### EXERCICES PROPOSÉS
(1) Renvoyez à l'identique le passage du texte sur les harragas de la Pointe Pescade qui commence à « Le territoire a » et se termine à « la nouvelle territorialité. ».
(2) Prolongez le texte sur les harragas de la Pointe Pescade à partir de sa dernière phrase.

### TEXTE À LIRE
━━━━━━━━

Au moment où je racontais la Pointe Pescade (commune de Raïs-Hamidou) (1), pour réinventer ce réflexe d 'appartenance et raviver le sentiment de fierté parmi les jeunes de ma commune, en leur désignant les lieux d'ancrage où ils devaient puiser pour garantir la continuité, voilà que le dessein, juste esquissé, est vite rattrapé par un drame qui emporta dix enfants de mon village, en partance vers des horizons insoupçonnés à la recherche d'un rêve. Nous n'avons pas pu les retenir «physiquement», ils étaient déjà ailleurs depuis fort longtemps, la harga n'est que l'acte ultime de la partance vers ces horizons ethérés.

C'est en leur hommage et en témoignage à leurs familles, à la population de la Pointe Pescade et à tous les harragas de la Mediterranée , que je voulais publier ce texte, intitulé « L'onde et l'escargot» (2), qui aurait pu être intitulé aussi: «Harraga où l'acte ultime de la partance».

Le territoire a cessé d'être géographique et les identités se sont affranchies du carcan minéral et de l'ancrage archéologique pour se fondre et se confondre dans la fluidité des sonorités et la ductilité des ondes parfumée,s qui nous traversent et nous infiltrent, à un rythme ininterrompu, en investissant nos corps et aiguisant nos instincts les plus profonds, en quête de cette ultime communion qui réalise la nouvelle territorialité.

C'est dans les discontinuités les plus marquées où s'enchevêtrent les passions et les ardeurs les plus affirmées, que s'accomplissent ces convulsions nécessaires à la formulation de ce nouvel être collectif, dans l'affect et non la raison, dans « l'onde », loin de « la terre grasse » et de ses « escargots » (3).

Désuète notre Illusion du parfait et de l'accomplissement, l'heure est aux jonctions et aux aiguillages d'accès aux nouveaux codes de la littérature et de la poésie contemporaines. Les recompositions multiples, à l'image de cette brutalité génétique, imposée en gouvernance des flux de nos passions et nos désirs sexuels, augurent d'un nouveau monde dont les premières gesticulations nous apparaissent comme autant de préjudices et de dommages à un ordre mondial consensuel, scellé il y a plusieurs millénaires sinon des millions d'années.

━━━━━━━━

(Extrait d'un jeu de données)
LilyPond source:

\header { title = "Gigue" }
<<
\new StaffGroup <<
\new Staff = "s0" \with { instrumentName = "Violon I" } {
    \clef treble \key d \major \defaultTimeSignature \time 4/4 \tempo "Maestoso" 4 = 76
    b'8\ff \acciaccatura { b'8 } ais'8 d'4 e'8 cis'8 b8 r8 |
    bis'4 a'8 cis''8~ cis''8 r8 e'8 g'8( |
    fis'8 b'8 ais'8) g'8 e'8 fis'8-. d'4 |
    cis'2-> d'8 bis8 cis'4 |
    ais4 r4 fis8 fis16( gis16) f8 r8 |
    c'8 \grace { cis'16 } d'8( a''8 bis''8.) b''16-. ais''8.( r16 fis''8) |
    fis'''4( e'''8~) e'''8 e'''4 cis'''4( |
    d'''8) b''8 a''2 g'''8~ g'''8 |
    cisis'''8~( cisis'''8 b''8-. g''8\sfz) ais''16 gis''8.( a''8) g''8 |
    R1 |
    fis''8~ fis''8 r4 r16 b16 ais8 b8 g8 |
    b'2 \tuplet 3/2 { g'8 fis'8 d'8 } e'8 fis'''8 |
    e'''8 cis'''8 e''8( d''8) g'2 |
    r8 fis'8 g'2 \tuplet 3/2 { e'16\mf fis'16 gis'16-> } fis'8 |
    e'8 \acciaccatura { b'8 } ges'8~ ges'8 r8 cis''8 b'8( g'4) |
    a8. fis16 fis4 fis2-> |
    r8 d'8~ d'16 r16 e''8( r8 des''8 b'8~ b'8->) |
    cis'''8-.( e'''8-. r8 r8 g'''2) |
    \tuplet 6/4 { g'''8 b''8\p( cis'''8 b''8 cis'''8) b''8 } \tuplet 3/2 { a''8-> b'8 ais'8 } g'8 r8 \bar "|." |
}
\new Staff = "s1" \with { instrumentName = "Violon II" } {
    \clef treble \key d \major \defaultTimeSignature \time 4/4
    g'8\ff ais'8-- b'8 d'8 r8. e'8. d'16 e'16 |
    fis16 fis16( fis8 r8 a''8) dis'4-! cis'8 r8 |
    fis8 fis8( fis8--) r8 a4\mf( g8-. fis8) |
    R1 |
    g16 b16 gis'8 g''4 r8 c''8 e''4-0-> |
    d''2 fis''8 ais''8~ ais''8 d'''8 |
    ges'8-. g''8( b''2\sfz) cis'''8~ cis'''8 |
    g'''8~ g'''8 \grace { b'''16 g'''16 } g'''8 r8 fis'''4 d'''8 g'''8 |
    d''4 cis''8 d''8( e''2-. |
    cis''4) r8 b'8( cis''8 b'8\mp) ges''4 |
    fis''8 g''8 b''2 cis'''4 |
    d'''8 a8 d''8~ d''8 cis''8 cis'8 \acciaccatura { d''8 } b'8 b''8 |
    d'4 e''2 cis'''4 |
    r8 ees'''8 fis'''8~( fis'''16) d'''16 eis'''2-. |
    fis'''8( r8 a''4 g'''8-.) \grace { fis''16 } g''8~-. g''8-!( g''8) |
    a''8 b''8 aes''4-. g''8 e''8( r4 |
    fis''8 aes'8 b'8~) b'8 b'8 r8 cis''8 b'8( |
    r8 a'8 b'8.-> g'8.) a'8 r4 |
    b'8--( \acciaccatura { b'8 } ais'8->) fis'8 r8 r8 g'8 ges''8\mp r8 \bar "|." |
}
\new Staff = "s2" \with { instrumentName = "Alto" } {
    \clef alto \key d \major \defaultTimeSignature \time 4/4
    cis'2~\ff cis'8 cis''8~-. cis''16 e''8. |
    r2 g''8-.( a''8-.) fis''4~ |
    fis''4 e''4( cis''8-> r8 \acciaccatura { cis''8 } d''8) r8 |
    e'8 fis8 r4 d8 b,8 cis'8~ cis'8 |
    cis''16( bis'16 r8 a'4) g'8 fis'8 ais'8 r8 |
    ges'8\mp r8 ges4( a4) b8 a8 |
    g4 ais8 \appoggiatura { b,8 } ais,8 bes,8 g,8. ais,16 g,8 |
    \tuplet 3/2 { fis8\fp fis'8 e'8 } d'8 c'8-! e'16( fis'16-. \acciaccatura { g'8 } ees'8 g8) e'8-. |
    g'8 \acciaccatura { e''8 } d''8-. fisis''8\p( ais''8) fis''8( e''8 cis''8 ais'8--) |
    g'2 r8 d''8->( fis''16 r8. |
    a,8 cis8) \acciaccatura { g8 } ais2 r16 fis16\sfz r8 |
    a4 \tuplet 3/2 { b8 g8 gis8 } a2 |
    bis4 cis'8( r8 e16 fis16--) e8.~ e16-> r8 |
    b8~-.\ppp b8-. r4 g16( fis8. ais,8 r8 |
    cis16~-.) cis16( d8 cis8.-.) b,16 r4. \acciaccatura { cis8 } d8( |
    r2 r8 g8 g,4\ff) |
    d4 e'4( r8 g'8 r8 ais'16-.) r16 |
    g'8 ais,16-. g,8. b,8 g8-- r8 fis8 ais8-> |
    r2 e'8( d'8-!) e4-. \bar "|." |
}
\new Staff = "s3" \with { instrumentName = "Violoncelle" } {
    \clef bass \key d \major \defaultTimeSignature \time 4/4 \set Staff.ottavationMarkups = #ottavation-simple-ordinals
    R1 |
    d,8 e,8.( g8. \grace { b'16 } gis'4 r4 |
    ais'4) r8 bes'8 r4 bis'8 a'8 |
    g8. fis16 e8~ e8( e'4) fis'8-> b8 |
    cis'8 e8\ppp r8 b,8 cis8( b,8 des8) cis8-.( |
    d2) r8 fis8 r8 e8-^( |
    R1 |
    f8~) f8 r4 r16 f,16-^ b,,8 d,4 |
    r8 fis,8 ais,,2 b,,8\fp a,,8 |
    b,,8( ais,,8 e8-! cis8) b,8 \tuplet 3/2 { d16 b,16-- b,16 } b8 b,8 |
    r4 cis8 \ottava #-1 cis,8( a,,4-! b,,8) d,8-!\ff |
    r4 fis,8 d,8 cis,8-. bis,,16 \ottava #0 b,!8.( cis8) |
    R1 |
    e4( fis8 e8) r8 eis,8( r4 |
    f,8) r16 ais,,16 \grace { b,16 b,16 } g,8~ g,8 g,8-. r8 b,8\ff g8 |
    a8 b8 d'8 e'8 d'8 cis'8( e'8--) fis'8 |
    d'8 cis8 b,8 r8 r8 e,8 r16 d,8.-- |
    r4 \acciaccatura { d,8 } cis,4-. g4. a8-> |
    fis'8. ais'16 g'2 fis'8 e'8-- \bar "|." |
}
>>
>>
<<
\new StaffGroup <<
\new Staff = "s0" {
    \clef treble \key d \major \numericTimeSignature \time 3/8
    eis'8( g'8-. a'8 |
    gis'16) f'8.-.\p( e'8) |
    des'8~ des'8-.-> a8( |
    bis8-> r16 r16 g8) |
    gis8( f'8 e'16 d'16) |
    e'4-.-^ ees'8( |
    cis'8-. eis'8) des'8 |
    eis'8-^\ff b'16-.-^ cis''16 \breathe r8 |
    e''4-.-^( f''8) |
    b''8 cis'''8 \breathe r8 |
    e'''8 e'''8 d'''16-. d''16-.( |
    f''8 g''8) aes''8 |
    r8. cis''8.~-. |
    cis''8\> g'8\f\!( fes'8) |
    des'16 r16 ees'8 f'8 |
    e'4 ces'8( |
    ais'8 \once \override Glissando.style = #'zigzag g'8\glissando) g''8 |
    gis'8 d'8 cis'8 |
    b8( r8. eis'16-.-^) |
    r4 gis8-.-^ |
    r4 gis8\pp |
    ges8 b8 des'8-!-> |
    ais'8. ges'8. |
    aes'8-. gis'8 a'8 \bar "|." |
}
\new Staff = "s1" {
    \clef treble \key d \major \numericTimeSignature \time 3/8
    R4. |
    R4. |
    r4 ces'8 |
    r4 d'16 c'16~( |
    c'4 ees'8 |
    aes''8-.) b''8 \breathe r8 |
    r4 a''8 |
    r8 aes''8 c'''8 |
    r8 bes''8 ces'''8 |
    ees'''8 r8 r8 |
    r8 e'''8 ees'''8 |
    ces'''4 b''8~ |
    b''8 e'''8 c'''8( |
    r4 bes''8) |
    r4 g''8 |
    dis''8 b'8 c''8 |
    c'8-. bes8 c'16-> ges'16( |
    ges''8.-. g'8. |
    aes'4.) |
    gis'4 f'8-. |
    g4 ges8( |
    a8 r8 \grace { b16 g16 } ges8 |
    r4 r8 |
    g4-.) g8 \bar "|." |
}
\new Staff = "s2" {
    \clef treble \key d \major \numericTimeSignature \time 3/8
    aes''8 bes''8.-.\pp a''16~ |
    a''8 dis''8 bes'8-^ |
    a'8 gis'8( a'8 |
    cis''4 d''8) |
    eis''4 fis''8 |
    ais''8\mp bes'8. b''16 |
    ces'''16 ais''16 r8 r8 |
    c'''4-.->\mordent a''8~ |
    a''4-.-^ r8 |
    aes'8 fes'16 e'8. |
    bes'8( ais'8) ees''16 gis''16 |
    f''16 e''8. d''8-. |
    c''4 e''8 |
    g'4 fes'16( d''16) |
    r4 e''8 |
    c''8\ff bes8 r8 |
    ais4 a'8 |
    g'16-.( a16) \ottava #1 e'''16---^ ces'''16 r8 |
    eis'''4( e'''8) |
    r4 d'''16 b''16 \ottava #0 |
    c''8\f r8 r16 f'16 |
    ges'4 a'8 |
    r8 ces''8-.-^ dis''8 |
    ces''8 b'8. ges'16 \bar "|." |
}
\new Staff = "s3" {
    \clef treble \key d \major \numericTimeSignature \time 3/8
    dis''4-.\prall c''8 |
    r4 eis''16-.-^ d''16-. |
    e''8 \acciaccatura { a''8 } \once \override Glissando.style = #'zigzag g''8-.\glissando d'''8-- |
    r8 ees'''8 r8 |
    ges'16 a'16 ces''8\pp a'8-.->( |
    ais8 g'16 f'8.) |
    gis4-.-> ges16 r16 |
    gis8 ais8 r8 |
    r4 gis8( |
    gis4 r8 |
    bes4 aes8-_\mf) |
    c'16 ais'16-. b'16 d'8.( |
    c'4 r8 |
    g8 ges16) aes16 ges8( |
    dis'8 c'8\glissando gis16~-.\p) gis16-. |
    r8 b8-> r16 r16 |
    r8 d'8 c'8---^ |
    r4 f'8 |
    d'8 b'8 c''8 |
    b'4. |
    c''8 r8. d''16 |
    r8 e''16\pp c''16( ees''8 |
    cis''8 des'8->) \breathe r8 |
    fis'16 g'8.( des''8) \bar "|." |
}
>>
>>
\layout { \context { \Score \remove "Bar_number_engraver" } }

━━━━━━━━

### RÉPONSES PAR EXERCICE
(1)
Le territoire a cessé d'être géographique et les identités se sont affranchies du carcan minéral et de l'ancrage archéologique pour se fondre et se confondre dans la fluidité des sonorités et la ductilité des ondes parfumée,s qui nous traversent et nous infiltrent, à un rythme ininterrompu, en investissant nos corps et aiguisant nos instincts les plus profonds, en quête de cette ultime communion qui réalise la nouvelle territorialité.

(2)
Ce n'est plus dans l'imagerie monumentale, si savamment incrustée dans notre inconscient collectif, et dont seuls les poètes avertis ont la garantie de l'immunité, que s'élaborent les nouvelles esthétiques et harmonies picturales et poétiques.

Un nouveau vocabulaire conceptuel et une grammaire virtuelle sont nés pour produire ce transfert de la mémoire visuelle à la sollicitation sensorielle et émotionnelle, une nouvelle prophétie annonciatrice de rupture, pour une médiation et une communication globalisée, diasporique et transterritoriale.

C'est dans le processus et le mouvement que se conçoivent désormais les corrélations, par l'entremise des nouvelles technologies numériques de captation et de transmission de l'expérience sensible. Le Musée n'est plus le sanctuaire de la contemplation et de la sublimation de l'objet, il est le lieu de la communication, de l'échange, de la médiation et de la transmission.

Le monde est en mouvement perpétuel et le voyage virtualisé a été modulé sur la fréquence du bonheur et de la frustration à la fois, détruisant les ultimes barrières de l'immobilité. Dans ce processus de transfert d'une nouvelle morale, ultime religion, notre progéniture a vu juste en bravant les grandes avenues terrestres et maritimes à la recherche de la nouvelle territorialité.

Les nouveaux sieges de l'abstraction, établis sur une géographie vaporeuse, n'ont cessé, depuis peu, d'émettre, par bouquets alternatifs, les douces et savoureuses symphonies qui régentent nos sentiments amoureux désacralisés, en convertissant nos rêves et nos anxiétés en un gigantesque jaillissement magnétique qui vous transporte vers ces horizons éthérés où l'ont dort dans l'oubli et le renoncement le plus total. C'est le destin heureux ou malheureux de notre progéniture, arrachée dans son sommeil, à son ancrage et son enracinement terrestre, pour un voyage ou une partance, dans un défilé macabre, vers ces horizons de l'oubli et de l'indifférence.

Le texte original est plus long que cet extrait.